House Transportation Committee members heard testimony Thursday that was decidedly more pro than con, but they took no vote on a plan to boost transportation revenue.
Sponsored by committee Chairman Jay Roberts, R-Ocilla, House Bill 170 seeks to raise more than $1 billion in additional revenue for transportation projects. The bill would eliminate a state sales tax on motor fuels and phase out the local taxes on gas. In their place would be a state excise tax of 29.2 cents per gallon and an optional local excise tax of 6 cents per gallon, with revenue from that local tax split between county and city governments.
Lawmakers heard more than two hours of testimony, and while many in the audience expected the committee to vote, Roberts said that was never the plan. The committee is expected to meet again next week, lawmakers said, but it remains unclear whether a vote will happen then, either. Roberts said he continues to try to find ways to improve the bill, including a way to help school districts who would lose a considerable amount of their sales tax base under the bill.
Thursday’s speakers included Andy Lord of Georgians for a Healthy Future, which wants to add $1.23 to the state’s tax on a pack of cigarettes. Raising the tax to $1.60 could return half a billion dollars a year for transportation, Lord said.
“Transportation is more important than a cheap pack of cigarettes,” Lord said.
Supporters, opponents line up
Those supporting the bill Thursday included the Council of Quality Growth, the Georgia Transportation Alliance and the Georgia Economic Developers Association.
The bill has garnered plenty of opposition, from cities, environmentalists and tea party activists. It also has been labeled a tax increase by Washington-based Americans for Tax Reform, a powerful right-leaning think tank. Roberts, however, said that group’s leader, Grover Norquist, ought to mind his own business.
Norquist “isn’t from Georgia,” Roberts said. “And until he fixes Washington, I don’t want to hear from him. I don’t care what he says.”
Meanwhile, the Georgia Municipal Association suggested its own alternative. The GMA urged lawmakers to scrap the proposed 6-cents-per-gallon local excise tax and instead raise the rate of the local option sales tax from 1 percent to 1.15 percent, according to a copy of the proposal obtained by The Atlanta Journal-Constitution.
Reviving a previous plan
Also, cities want lawmakers to revisit the 2012 Transportation Infrastructure Act, which split the state into mega regions for referendums to raise sales taxes by 1 percent to fund a specific project list. That vote passed in only three regions and failed in the rest, including metro Atlanta. The GMA’s proposal would allow two or more counties within each region to band together for smaller transportation tax votes.

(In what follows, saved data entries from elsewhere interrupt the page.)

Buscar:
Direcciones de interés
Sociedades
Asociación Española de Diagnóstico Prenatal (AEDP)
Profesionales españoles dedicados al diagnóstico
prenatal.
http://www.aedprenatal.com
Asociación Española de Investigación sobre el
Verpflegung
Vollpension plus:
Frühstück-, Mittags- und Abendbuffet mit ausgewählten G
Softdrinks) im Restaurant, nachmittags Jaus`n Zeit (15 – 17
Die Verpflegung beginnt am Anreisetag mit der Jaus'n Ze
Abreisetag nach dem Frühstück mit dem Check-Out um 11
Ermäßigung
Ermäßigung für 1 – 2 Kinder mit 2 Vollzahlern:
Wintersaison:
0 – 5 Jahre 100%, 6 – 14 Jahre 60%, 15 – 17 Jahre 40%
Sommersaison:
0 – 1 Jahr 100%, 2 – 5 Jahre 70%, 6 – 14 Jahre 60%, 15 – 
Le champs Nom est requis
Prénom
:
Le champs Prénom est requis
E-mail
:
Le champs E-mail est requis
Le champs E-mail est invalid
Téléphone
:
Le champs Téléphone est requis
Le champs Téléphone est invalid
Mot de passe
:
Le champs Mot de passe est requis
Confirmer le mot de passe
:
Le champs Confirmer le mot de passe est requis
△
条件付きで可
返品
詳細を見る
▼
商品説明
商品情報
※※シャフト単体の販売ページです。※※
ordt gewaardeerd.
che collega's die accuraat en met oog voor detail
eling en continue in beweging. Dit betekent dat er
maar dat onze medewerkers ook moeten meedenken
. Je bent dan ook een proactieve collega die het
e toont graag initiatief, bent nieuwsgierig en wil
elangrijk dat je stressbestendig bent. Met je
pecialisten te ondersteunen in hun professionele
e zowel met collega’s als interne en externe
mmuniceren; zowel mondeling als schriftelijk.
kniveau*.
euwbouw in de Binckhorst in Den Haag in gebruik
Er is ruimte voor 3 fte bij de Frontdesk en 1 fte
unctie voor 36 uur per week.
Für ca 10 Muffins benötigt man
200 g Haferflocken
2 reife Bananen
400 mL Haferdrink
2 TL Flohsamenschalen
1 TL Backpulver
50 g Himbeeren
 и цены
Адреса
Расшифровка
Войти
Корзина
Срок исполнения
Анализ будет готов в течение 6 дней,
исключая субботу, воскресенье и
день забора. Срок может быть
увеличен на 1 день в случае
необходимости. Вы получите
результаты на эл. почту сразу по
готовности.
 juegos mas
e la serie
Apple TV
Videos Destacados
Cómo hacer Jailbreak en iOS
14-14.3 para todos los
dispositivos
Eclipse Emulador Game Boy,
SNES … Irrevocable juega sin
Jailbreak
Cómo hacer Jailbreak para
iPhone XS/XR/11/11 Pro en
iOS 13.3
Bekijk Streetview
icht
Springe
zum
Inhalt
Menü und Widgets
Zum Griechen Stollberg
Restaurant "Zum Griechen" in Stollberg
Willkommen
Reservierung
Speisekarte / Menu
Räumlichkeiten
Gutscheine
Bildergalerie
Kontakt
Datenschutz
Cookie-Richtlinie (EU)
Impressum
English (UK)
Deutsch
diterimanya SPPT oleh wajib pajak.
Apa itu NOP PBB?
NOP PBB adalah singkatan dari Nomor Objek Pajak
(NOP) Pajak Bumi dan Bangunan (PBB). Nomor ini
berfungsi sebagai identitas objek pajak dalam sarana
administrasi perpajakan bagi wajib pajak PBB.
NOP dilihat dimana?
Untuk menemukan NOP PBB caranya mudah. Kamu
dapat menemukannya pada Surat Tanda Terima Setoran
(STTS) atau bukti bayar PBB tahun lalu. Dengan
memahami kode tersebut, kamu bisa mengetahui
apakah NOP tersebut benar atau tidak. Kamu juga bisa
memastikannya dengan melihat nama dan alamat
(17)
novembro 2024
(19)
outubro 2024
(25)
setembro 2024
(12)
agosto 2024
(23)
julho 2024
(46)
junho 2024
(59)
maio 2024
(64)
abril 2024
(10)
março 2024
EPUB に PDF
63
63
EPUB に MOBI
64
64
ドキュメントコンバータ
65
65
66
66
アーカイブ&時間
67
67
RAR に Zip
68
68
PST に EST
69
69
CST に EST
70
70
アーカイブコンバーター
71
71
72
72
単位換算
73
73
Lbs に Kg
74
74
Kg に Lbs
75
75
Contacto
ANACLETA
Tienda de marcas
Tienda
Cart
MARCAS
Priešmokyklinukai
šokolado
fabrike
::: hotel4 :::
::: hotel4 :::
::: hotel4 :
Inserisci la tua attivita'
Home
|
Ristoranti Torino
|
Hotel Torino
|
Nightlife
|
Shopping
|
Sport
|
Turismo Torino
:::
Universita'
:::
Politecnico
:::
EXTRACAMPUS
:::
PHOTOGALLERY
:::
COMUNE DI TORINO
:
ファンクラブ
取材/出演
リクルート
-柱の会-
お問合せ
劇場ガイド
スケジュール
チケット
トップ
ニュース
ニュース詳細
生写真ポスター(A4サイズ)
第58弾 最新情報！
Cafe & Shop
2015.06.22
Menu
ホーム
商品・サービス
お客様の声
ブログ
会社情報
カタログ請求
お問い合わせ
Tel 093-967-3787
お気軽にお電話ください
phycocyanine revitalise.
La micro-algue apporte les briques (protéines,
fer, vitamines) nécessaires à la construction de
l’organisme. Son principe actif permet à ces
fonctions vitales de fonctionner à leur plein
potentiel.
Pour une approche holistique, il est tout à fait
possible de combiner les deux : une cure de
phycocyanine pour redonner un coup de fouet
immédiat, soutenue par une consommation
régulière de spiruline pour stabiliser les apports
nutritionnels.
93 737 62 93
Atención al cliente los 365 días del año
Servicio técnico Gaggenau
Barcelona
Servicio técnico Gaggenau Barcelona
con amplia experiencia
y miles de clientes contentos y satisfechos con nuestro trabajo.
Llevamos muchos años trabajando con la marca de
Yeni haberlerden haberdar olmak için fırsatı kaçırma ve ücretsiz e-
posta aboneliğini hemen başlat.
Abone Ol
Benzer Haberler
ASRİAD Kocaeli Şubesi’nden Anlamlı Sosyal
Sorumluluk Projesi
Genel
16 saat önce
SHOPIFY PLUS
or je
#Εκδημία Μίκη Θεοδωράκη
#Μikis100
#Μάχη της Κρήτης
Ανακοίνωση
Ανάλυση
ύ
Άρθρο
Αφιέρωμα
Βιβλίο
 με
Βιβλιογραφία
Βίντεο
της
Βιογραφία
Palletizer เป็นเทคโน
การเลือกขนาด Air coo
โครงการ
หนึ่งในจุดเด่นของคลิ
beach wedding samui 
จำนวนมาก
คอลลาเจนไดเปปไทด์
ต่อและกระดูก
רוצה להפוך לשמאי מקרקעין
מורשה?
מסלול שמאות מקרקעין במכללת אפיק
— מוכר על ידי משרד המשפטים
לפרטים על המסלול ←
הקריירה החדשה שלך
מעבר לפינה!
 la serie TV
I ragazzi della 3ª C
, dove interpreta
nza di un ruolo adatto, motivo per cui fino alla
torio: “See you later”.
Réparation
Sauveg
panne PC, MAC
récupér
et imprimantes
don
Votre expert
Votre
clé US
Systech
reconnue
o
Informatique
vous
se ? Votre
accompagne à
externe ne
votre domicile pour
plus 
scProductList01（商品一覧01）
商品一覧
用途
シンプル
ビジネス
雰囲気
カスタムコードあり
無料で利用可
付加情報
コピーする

This plan, GMA spokeswoman Amy Henderson said, “will make city and county governments whole from the loss of revenue from taxing gas sales. This will allow them to continue funding voter-approved local projects, including transportation, and continue to (provide) property tax relief.”
As written, she said, HB 170 still blows a hole in city budgets.
The GMA, of course, is not the only critic of the bill. The Georgia Sierra Club lamented the lack of funding for transit in the bill. House leaders have committed to using money raised from a new annual user fee on drivers of electric vehicles for transit. The $200 fee for personal cars and $300 fee for business vehicles would generate an estimated $7.5 million the first year and up to $15 million in future years, sponsors said.
“The bill as currently written squanders a chance to bring long-overdue balance to state transportation funding,” Sierra Club lobbyist Neill Herring said. “Legislators should seize this opportunity to finally fix the dedication issue and open the gas tax to all transportation purposes.”
A pitch for electric cars
Another part of the bill has also sparked criticism.
On Wednesday, the Washington-based think tank Securing America’s Future Energy unveiled a study that shows eliminating the state’s $5,000 tax credit for the purchase of a new electric vehicle would cost the state $252 million over 16 years in lost gross domestic product.
Eliminating that credit, the study said, would lead more car buyers to purchase gasoline-powered cars, which means more consumer spending on gasoline and vehicle repairs. The study said the state would be more vulnerable to spikes in oil prices, as well.